“Paris is Burning” (1990) Dir. Jennie Livingston

I am incredibly torn when it comes to how to read this film. bell hooks’ takes a hard and fast stance against nearly every aspect of the film, from its conception to its message to drag culture itself. She pointed out one of the more disturbing elements drag culture that the documentary revealed: “the idea of womanness and femininity is totally personified by whiteness.” Most of the subjects openly expressed their desire to attain the beauty and social status of a white woman.

I was also struck by hooks’ assertion that celebratory manner in which drag balls are represented turns them from ritual to spectacle for the pleasure of white viewers. I was immediately concerned about this as a white viewer who is pretty unfamiliar with the drag scene and history. To me, the drag balls had seemed like a celebration.

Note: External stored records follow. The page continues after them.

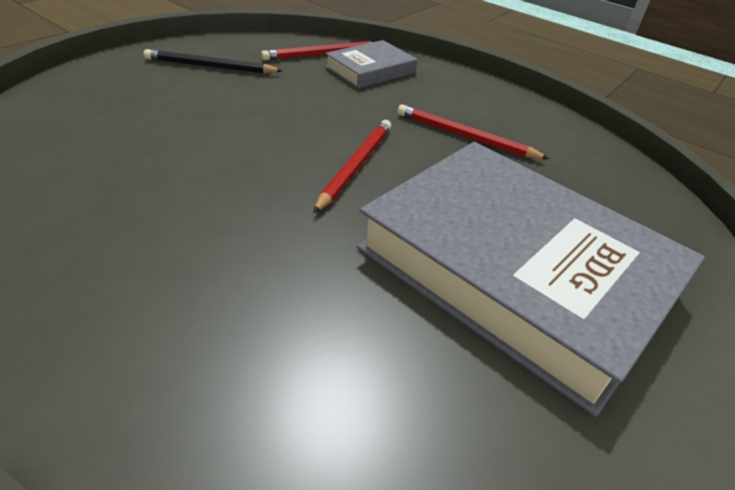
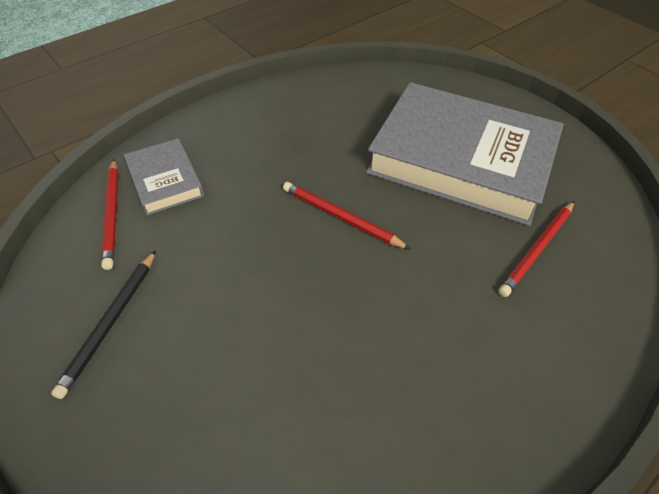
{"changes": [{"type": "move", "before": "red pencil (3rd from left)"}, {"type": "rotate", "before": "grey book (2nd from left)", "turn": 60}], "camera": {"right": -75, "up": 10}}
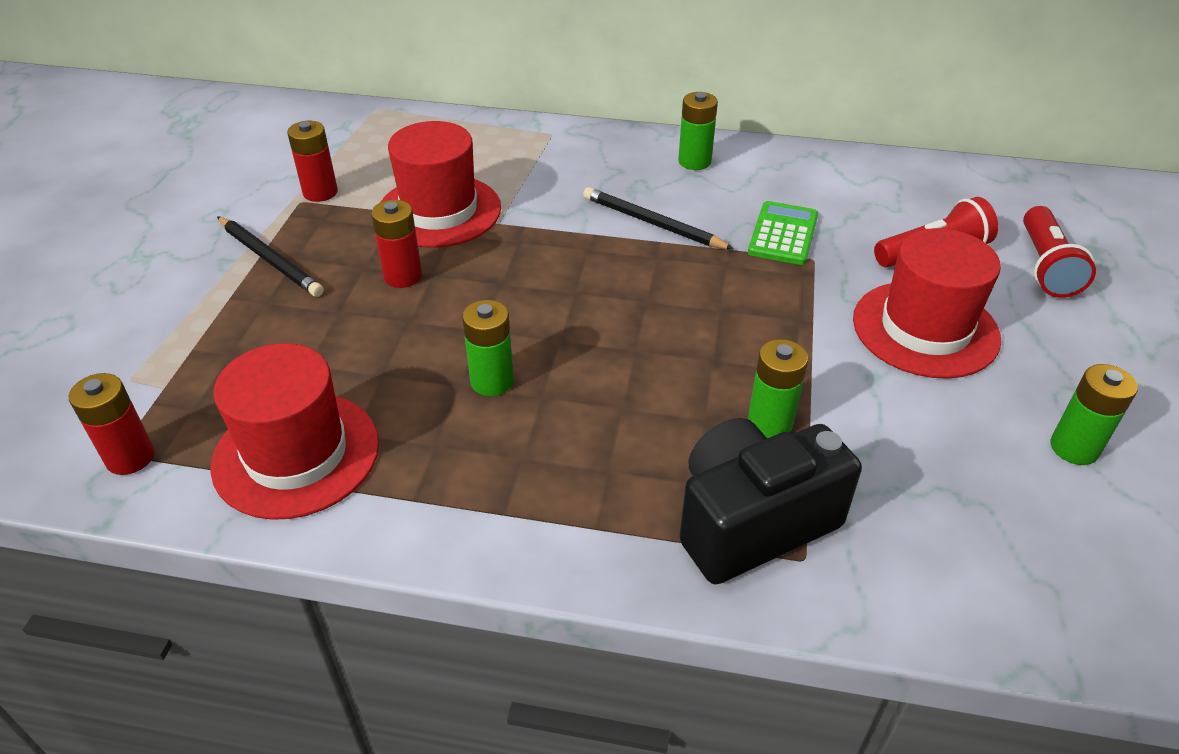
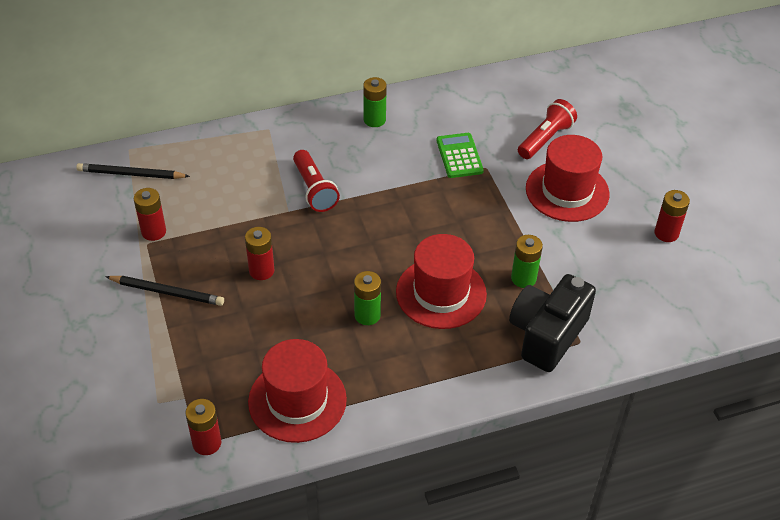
{"changes": [{"type": "move", "before": "red hat (2nd from left)"}, {"type": "move", "before": "black pencil (2nd from left in the first image)", "after": "black pencil (1st from left)"}, {"type": "move", "before": "red flashlight (2nd from left in the first image)", "after": "red flashlight (1st from left)"}, {"type": "recolor", "before": "green battery (4th from left)", "after": "red battery (4th from left)"}], "camera": {"right": -30, "up": 5}}
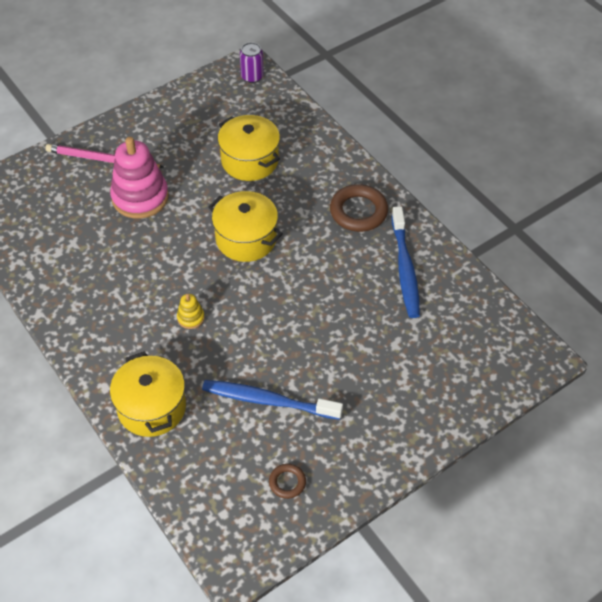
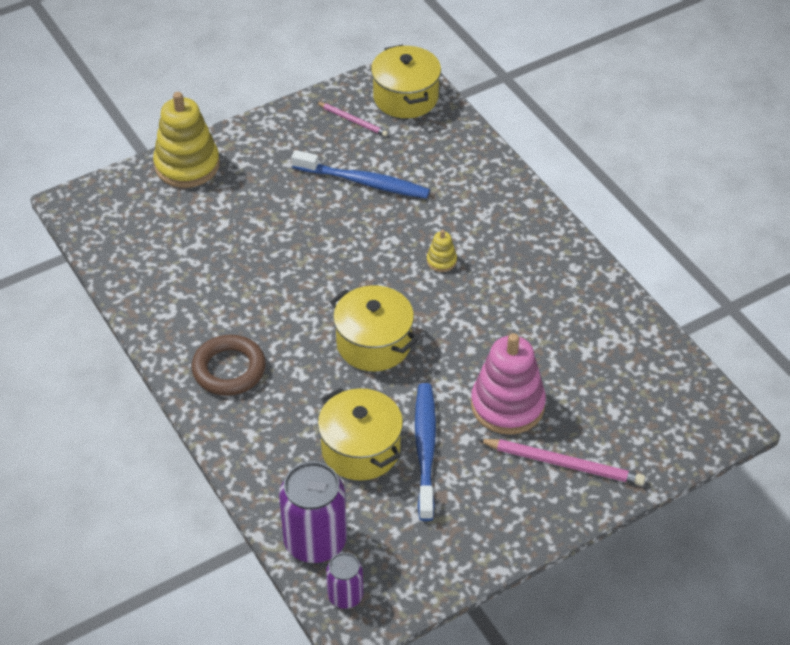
{"changes": [{"type": "move", "before": "blue toothbrush (2nd from left)"}, {"type": "move", "before": "yellow pot (1st from left in the first image)", "after": "yellow pot (3rd from left)"}, {"type": "replace", "before": "brown ring (1st from left)", "after": "pink pencil (1st from left)"}, {"type": "insert", "after": "yellow stacking toy (1st from left)"}, {"type": "insert", "after": "purple can (1st from left)"}], "camera": {"right": -175, "up": -5}}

Was it wrong that I saw them as such? hooks’ describes seeing the film with a fellow black female friend and being disturbed by the laughter and entertainment from white audiences in moments that they felt incredibly sad or disturbed. I wondered if I was guilty of this. She continues that the film aided this reading, jumping quickly from moments of sadness to dramatic scenes from the balls, undermining the pain felt by the subjects and again turning to spectacle.

hooks goes on to delve into the fact that this film was created by a white lesbian woman who was not at all involved with the community. Livingston, the director, is never seen on camera and takes on a very unassuming, uninvolved, and as hooks asserts “innocent” personage when it comes to her hand in the film. Nevertheless, the film was in fact shaped and pieced together by an outsider.

Daniel T. Contrera’s reading of the film pulls together a number of sources that concede to hooks’ reading at times but also provide a more optimistic take on the documentary as well as drag culture. He notes Judith Butler’s idea that perhaps drag is reshaping and reforming familiar gender roles. Contrera also notes that hooks’ and other scholars are taking for granted that “participants in the balls are simply practicing a type of parody of high fashion catwalk instead of actually creating it.”